3. Golongan III, tanah organik (organic soils) adalah tanah yang mengandung
bahan organik yang tinggi dan profil yang dalam. Lapisan tanah organik yang
tidak sempurna terdegradasi.Tanah bagian atas abu-abu sampai coklat keabuan.
Sifat kimia tanahnya adalah pH rendah, kadar garam dan K yang tinggi, tetapi
terdapat kadar P yang rendah dan tekstur tanahnya liat.
Menurut Gledhill (1963) dalam Onrizal dan Kusmana (2004), sifat tanah
merupakan faktor pembatas utama terhadap pertumbuhan di dalam hutan
mangrove.Karakteristik kimia dan sifat fisik tanah berbeda pada zona tumbuhan yang
berbeda.Demikian pula sifat tanah mangrove berbeda dengan tanah di luar daerah
mangrove.Susunan jenis dan kerapatan pada hutan mangrove sangat dipengaruhi oleh
susunan tekstur tanah dan konsentrasi ion tanah yang bersangkutan.Pada lahan
mangrove yang tanahnya lebih banyak terdiri atas liat (clay) dan debu (silt), terdapat
tegakan yang lebih rapat dari lahan yang tanahnya yang mengandung liat dan debu
pada konsentrasi yang lebih rendah.Tanah dengan konsentrasi kation Na > Mg > Ca
atauK, tegakan dikuasai oleh jenisAvicennia spp.Tanah dengan susunan konsentrasi
kation Mg > Ca > Na atau K, tegakan dikuasai oleh nipah (Nypa fruticans).Lebih
lanjut pada tanah dengan susunan kation Ca > Mg > Na atau K, tegakan dikuasai oleh
jenis Melaleuca spp.
Menurut Matondang (1979) dalam Widhiastuti (1996) tanah hutan
mangrove dibagi dalam dua kategori umum, yaitu ;
1. Halic hydraquent, lebih dekat ke laut yaitu tanah liat tidak tua (unripe clay soils)
mempunyai nilai n > 0,7. Nilai n adalah hubungan antara persentase tanah liat
inorganik dan humus.Makin kecil nilai n berarti tingkat kematangan tanah semakin
besar.
2. Halic sulvaquent, lebih dekat ke rawa-rawa yaitu tanah liat muda yang
mengandung air secara permanen, mempunyai bahan-bahan sulfidik dalam 50 cm
lapisan permukaan tanah dan kapasitas tukar kation tinggi.

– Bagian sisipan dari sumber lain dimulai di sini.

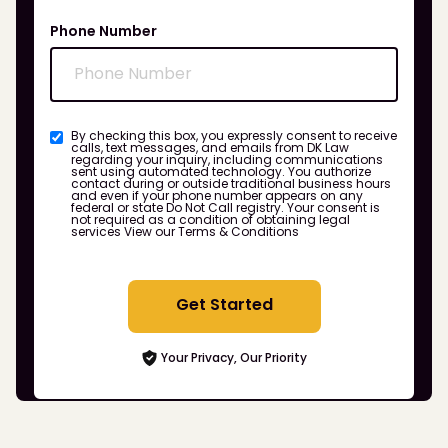
Phone Number
By checking this box, you expressly consent to receive
calls, text messages, and emails from DK Law
regarding your inquiry, including communications
sent using automated technology. You authorize
contact during or outside traditional business hours
and even if your phone number appears on any
federal or state Do Not Call registry. Your consent is
not required as a condition of obtaining legal
services
View our Terms & Conditions
Get Started
Your Privacy, Our Priority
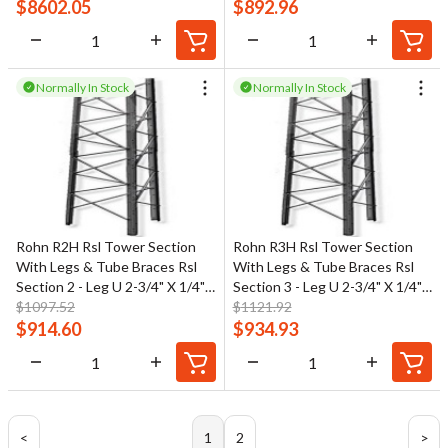
$
8602.05
$
892.96
Normally In Stock
Normally In Stock
Rohn R2H Rsl Tower Section
Rohn R3H Rsl Tower Section
With Legs & Tube Braces Rsl
With Legs & Tube Braces Rsl
Section 2 - Leg U 2-3/4" X 1/4"
Section 3 - Leg U 2-3/4" X 1/4"
Br 1-1/4" Od
$
1097.52
Br 1-1/4" Od
$
1121.92
$
914.60
$
934.93
<
1
2
>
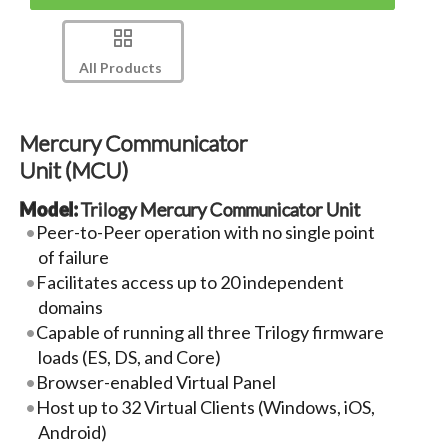
All Products
Mercury Communicator
Unit (MCU)
Model:
Trilogy Mercury Communicator Unit
Peer-to-Peer operation with no single point
of failure
Facilitates access up to 20 independent
domains
Capable of running all three Trilogy firmware
loads (ES, DS, and Core)
Browser-enabled Virtual Panel
Host up to 32 Virtual Clients (Windows, iOS,
Android)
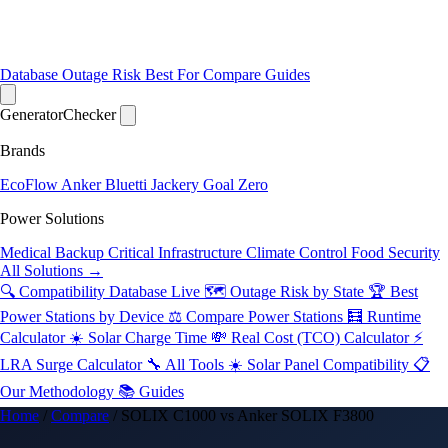
Database
Outage Risk
Best For
Compare
Guides
Generator
Checker
Brands
EcoFlow
Anker
Bluetti
Jackery
Goal Zero
Power Solutions
Medical Backup
Critical Infrastructure
Climate Control
Food Security
All Solutions →
🔍 Compatibility Database
Live
🗺️ Outage Risk by State
🏆 Best
Power Stations by Device
⚖️ Compare Power Stations
🧮 Runtime
Calculator
☀️ Solar Charge Time
💸 Real Cost (TCO) Calculator
⚡
LRA Surge Calculator
🔧 All Tools
☀️ Solar Panel Compatibility
📋
Our Methodology
📚 Guides
Home
/
Compare
/
SOLIX C1000 vs Anker SOLIX F3800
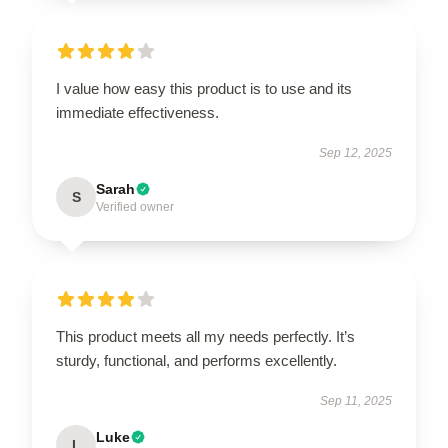
I value how easy this product is to use and its
immediate effectiveness.
Sep 12, 2025
Sarah
S
Verified owner
This product meets all my needs perfectly. It’s
sturdy, functional, and performs excellently.
Sep 11, 2025
Luke
L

Pembentukan tanah mangrove menurut Hachinohe et al. (1999) dipengaruhi
oleh beberapa faktor, yaitu :
1. Faktor fisik
Faktor fisik yang mencakup transportasi hara oleh arus pasang, aliran air laut,
gelombang, dan aliran sungai.Hara mangrove dibagi atas hara inorganik dan detritus
organik.Hara inorganik penting adalah N dan P (jumlahnya sering terbatas), serta K,
Mg, dan Na (selalu cukup). Sumber hara inorganik adalah hujan, aliran permukaan,
sedimentasi, air laut dan bahan organik yang terdegradasi. Pasang surut menentukan
zonasi komunitas flora dan fauna mangrove.Durasi pasang surut berpengaruh besar
terhadap perubahan salinitas pada areal mangrove.
Salinitas air menjadi sangat tinggi pada saat pasang naik, dan menurun pada
saat pasang surut. Salinitas adalah kadar dari air di ekosistem mangrove. Air yang
dimaksud di sini berupa air yang menggenang di atas permukaan tanah atau air yang
terletak di dalam tanah di sela-sela butir tanah. Salinitas air di sela-sela butir tanah
biasanya lebih tinggi dan fluktuasinya (naik turun) tidak sebesar pada air yang
menggenang di atas permukaan tanah. Salinitas dinyatakan dalam persen (%) atau
part perthousand (ppt atau 0/00). Salinitas air laut bebas adalah sekitar 30 ppt atau
dengan perkataan lain, dalam satu liter air laut, terdapat 30 gr garam.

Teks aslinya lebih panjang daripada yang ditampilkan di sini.